Cluster Analysis: Self-Organizing Maps

The principal components can now be clustered using the Self-Organizing map (SOM) clustering algorithm.

The selforgmap function creates a Self-Organizing map network which can then be trained with the train function.

The input size is 0 because the network has not yet been configured to match our input data. This will happen when the network is trained.

net = selforgmap([5 3]);
view(net)

Now the network is ready to be trained.

The Neural Network Training Tool shows the network being trained and the algorithms used to train it. It also displays the training state during training and the criteria which stopped training will be highlighted in green.

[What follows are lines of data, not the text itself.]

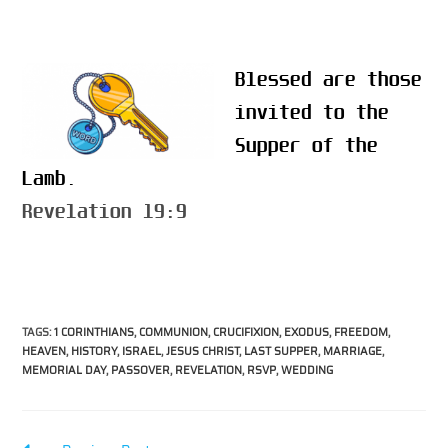
Blessed are those
invited to the
Supper of the
Lamb.
Revelation 19:9
TAGS
:
1 CORINTHIANS
,
COMMUNION
,
CRUCIFIXION
,
EXODUS
,
FREEDOM
,
HEAVEN
,
HISTORY
,
ISRAEL
,
JESUS CHRIST
,
LAST SUPPER
,
MARRIAGE
,
MEMORIAL DAY
,
PASSOVER
,
REVELATION
,
RSVP
,
WEDDING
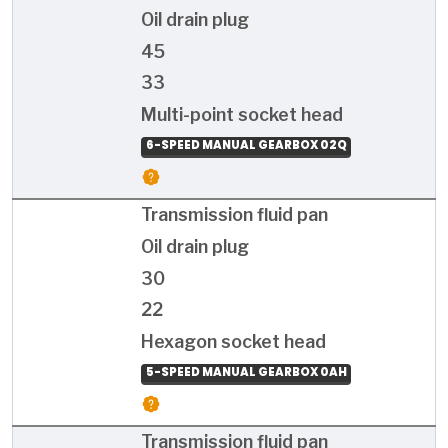
Oil drain plug
45
33
Multi-point socket head
6-SPEED MANUAL GEARBOX 02Q
Transmission fluid pan
Oil drain plug
30
22
Hexagon socket head
5-SPEED MANUAL GEARBOX 0AH
Transmission fluid pan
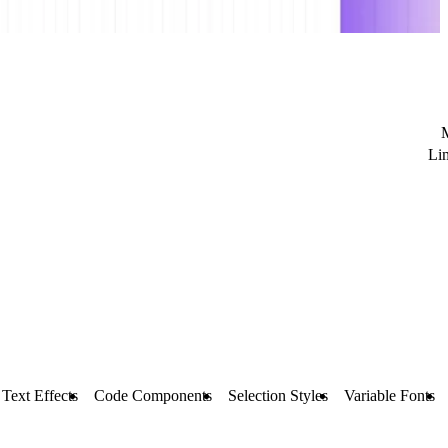
Li
Text Effects
Code Components
Selection Styles
Variable Fonts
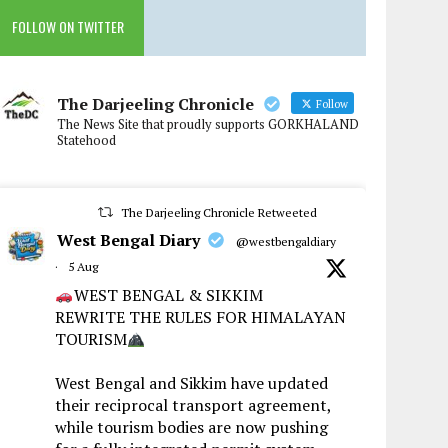
FOLLOW ON TWITTER
The Darjeeling Chronicle
Follow
The News Site that proudly supports GORKHALAND
Statehood
The Darjeeling Chronicle Retweeted
West Bengal Diary
@westbengaldiary
·
5 Aug
WEST BENGAL & SIKKIM
REWRITE THE RULES FOR HIMALAYAN
TOURISM
West Bengal and Sikkim have updated
their reciprocal transport agreement,
while tourism bodies are now pushing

The buttons at the bottom open useful plots which can be opened during and after training. Links next to the algorithm names and plot buttons open documentation on those subjects.

net = train(net,x);

Use plotsompos to display the network over a scatter plot of the first two dimensions of the data.

figure
plotsompos(net,x);

You can assign clusters using the SOM by finding the nearest node to each point in the data set.

y = net(x);
cluster_indices = vec2ind(y);

Use plotsomhits to see how many vectors are assigned to each of the neurons in the map.

figure
plotsomhits(net,x);

You can also use other clustering algorithms like Hierarchical clustering and K-means, available in the Statistics and Machine Learning Toolbox™ for cluster analysis.

Glossary

ORF - An open reading frame (ORF) is a portion of a gene's sequence that contains a sequence of bases, uninterrupted by stop sequences, that could potentially encode a protein.